## Task brief
Without pictures, return the lines from the one containing "interacting with each other." through the last line of the data below, exactly.

## Records shown
==============================

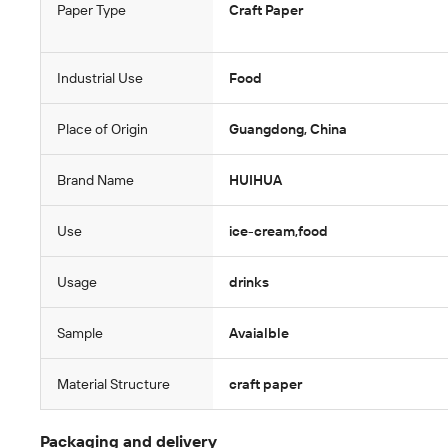
Paper Type
Craft Paper
Industrial Use
Food
Place of Origin
Guangdong, China
Brand Name
HUIHUA
Use
ice-cream,food
Usage
drinks
Sample
Avaialble
Material Structure
craft paper
Packaging and delivery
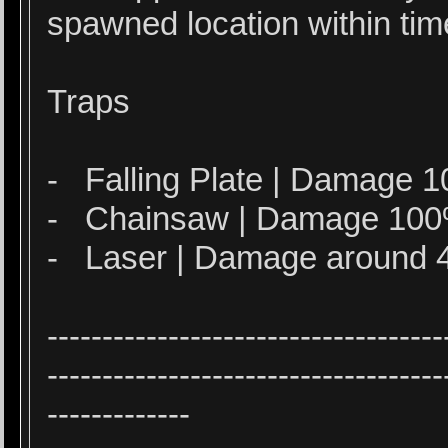
spawned location within tim
Traps
- Falling Plate | Damage
- Chainsaw | Damage 10
- Laser | Damage around 
------------------------------------
------------------------------------
-------------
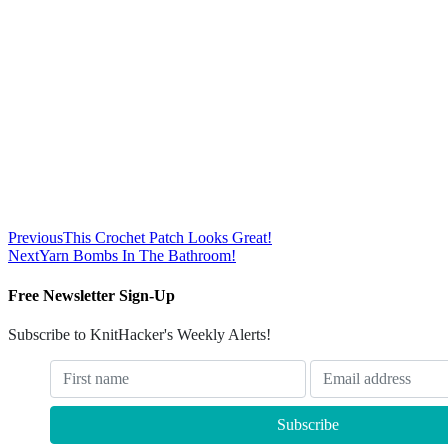
Previous
This Crochet Patch Looks Great!
Next
Yarn Bombs In The Bathroom!
Free Newsletter Sign-Up
Subscribe to KnitHacker's Weekly Alerts!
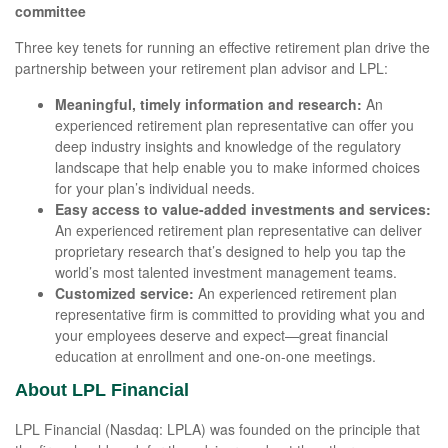
committee
Three key tenets for running an effective retirement plan drive the
partnership between your retirement plan advisor and LPL:
Meaningful, timely information and research:
An
experienced retirement plan representative can offer you
deep industry insights and knowledge of the regulatory
landscape that help enable you to make informed choices
for your plan’s individual needs.
Easy access to value-added investments and services:
An experienced retirement plan representative can deliver
proprietary research that’s designed to help you tap the
world’s most talented investment management teams.
Customized service:
An experienced retirement plan
representative firm is committed to providing what you and
your employees deserve and expect—great financial
education at enrollment and one-on-one meetings.
About LPL Financial
LPL Financial (Nasdaq: LPLA) was founded on the principle that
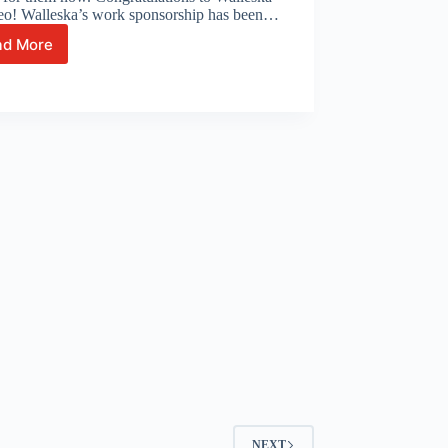
eo! Walleska’s work sponsorship has been…
ad More
Celebrating
with
Walleska
and
Leonardo!
NEXT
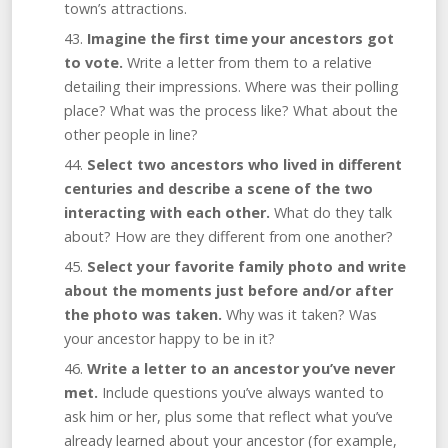
town’s attractions.
Imagine the first time your ancestors got
to vote.
Write a letter from them to a relative
detailing their impressions. Where was their polling
place? What was the process like? What about the
other people in line?
Select two ancestors who lived in different
centuries and describe a scene of the two
interacting with each other.
What do they talk
about? How are they different from one another?
Select your favorite family
photo and
write
about the moments just before and/or after
the photo was taken.
Why was it taken? Was
your ancestor happy to be in it?
Write a letter to an ancestor you’ve never
met.
Include questions you’ve always wanted to
ask him or her, plus some that reflect what you’ve
already learned about your ancestor (for example,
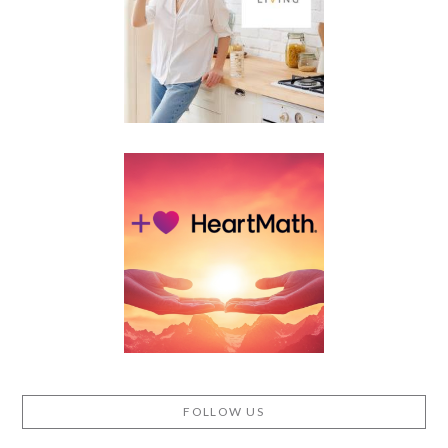
FOLLOW US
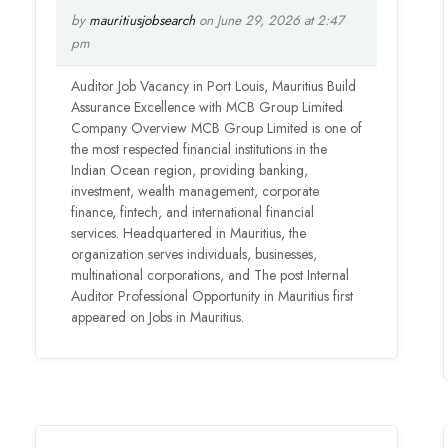
by
mauritiusjobsearch
on June 29, 2026 at 2:47
pm
Auditor Job Vacancy in Port Louis, Mauritius Build
Assurance Excellence with MCB Group Limited
Company Overview MCB Group Limited is one of
the most respected financial institutions in the
Indian Ocean region, providing banking,
investment, wealth management, corporate
finance, fintech, and international financial
services. Headquartered in Mauritius, the
organization serves individuals, businesses,
multinational corporations, and The post Internal
Auditor Professional Opportunity in Mauritius first
appeared on Jobs in Mauritius.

==============================

## Task result
interacting with each other.
What do they talk
about? How are they different from one another?
Select your favorite family
photo and
write
about the moments just before and/or after
the photo was taken.
Why was it taken? Was
your ancestor happy to be in it?
Write a letter to an ancestor you’ve never
met.
Include questions you’ve always wanted to
ask him or her, plus some that reflect what you’ve
already learned about your ancestor (for example,
FOLLOW US
by
mauritiusjobsearch
on June 29, 2026 at 2:47
pm
Auditor Job Vacancy in Port Louis, Mauritius Build
Assurance Excellence with MCB Group Limited
Company Overview MCB Group Limited is one of
the most respected financial institutions in the
Indian Ocean region, providing banking,
investment, wealth management, corporate
finance, fintech, and international financial
services. Headquartered in Mauritius, the
organization serves individuals, businesses,
multinational corporations, and The post Internal
Auditor Professional Opportunity in Mauritius first
appeared on Jobs in Mauritius.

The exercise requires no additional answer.